◆ **WORKING DATA**
──────

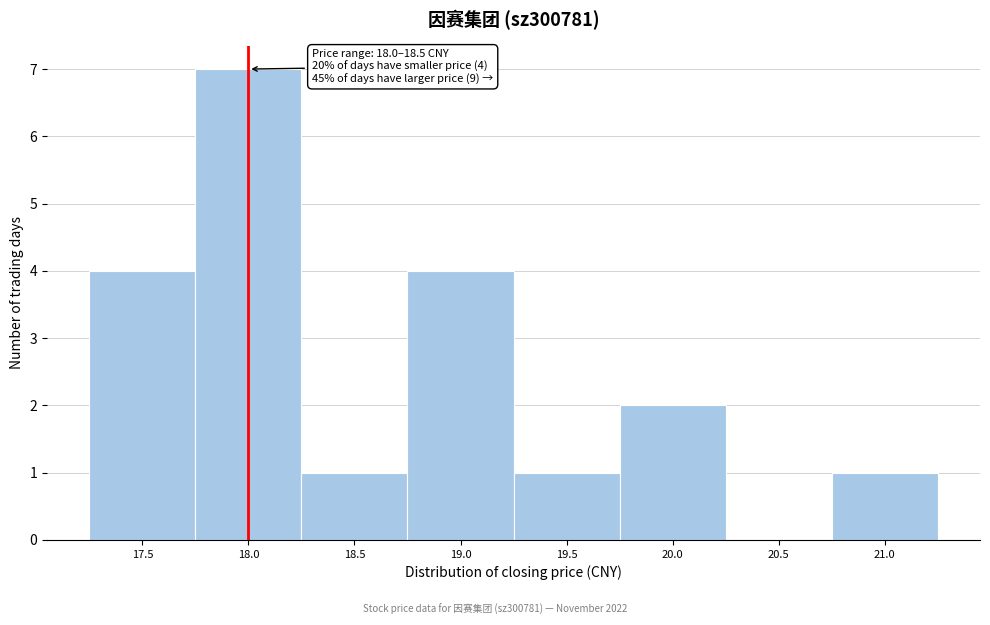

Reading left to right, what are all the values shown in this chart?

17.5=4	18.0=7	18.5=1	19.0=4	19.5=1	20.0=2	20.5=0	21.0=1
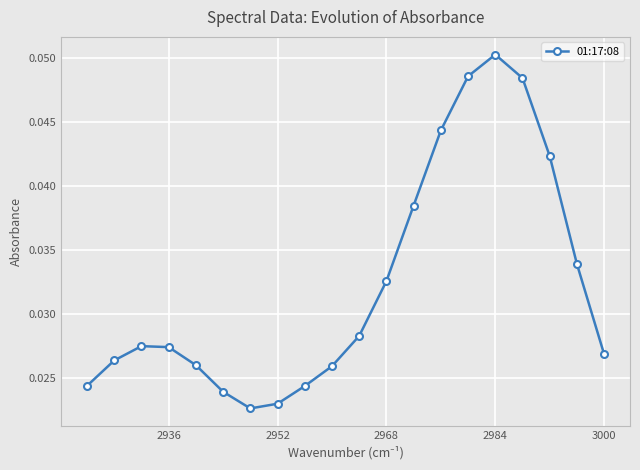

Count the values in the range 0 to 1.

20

──────

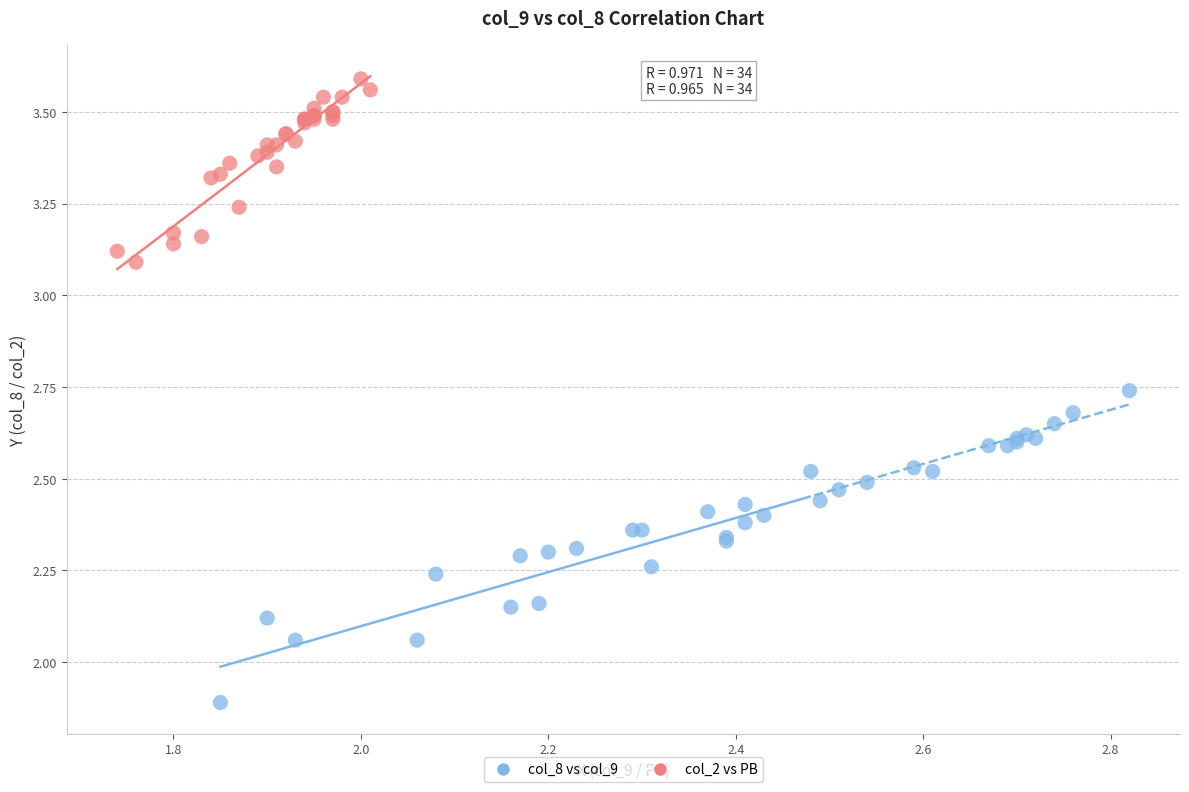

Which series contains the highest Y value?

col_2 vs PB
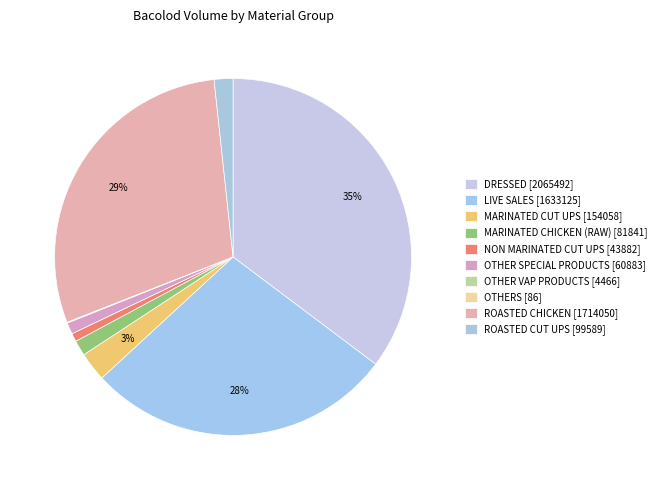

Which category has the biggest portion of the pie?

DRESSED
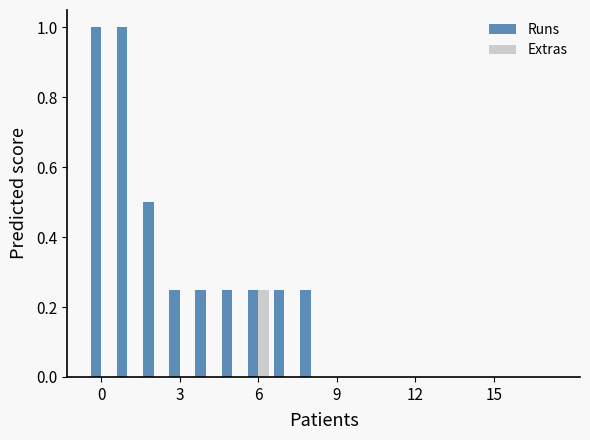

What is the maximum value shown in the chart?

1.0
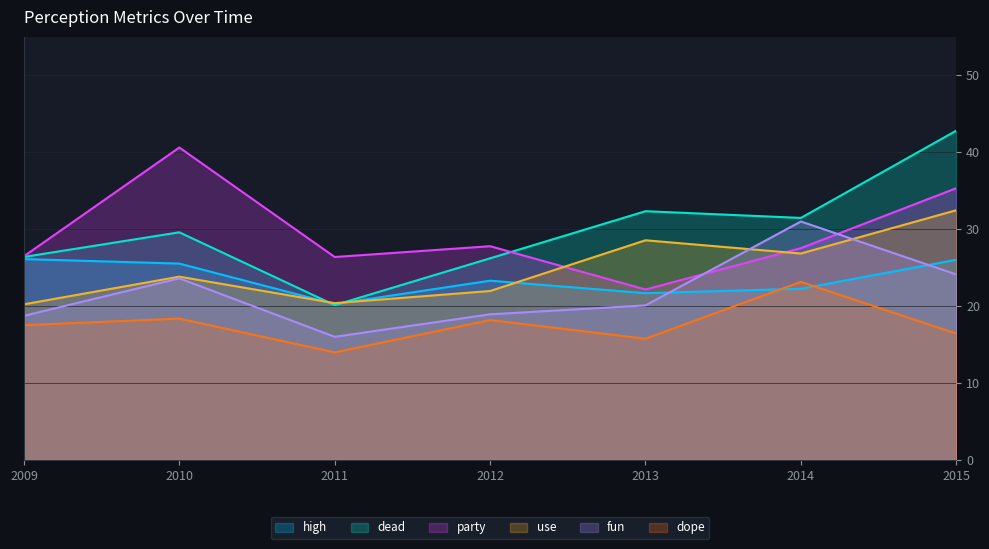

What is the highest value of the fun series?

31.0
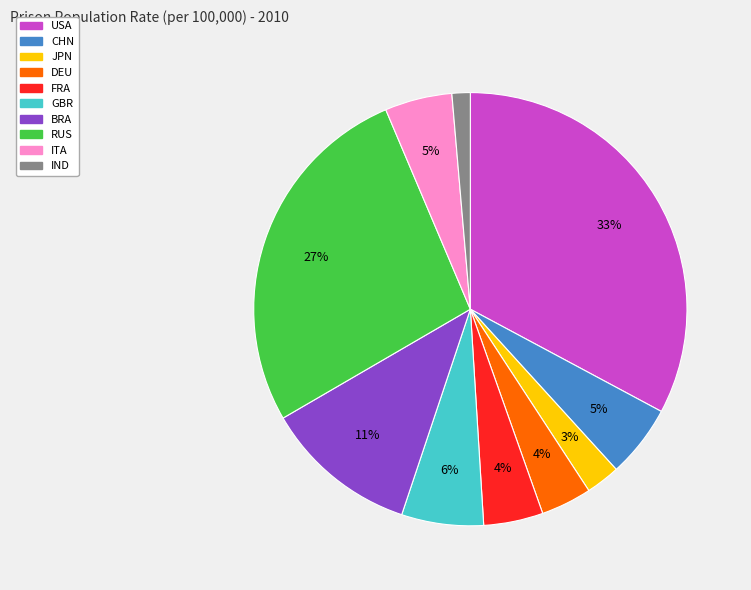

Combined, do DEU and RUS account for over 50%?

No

──────

◆ **THE PROBLEM**
Report every line of the records above that contains the string "chart", treating uppercase and lowercase letters as distinct.

◆ **SOLUTION TO THIS EXERCISE**
Reading left to right, what are all the values shown in this chart?
What is the maximum value shown in the chart?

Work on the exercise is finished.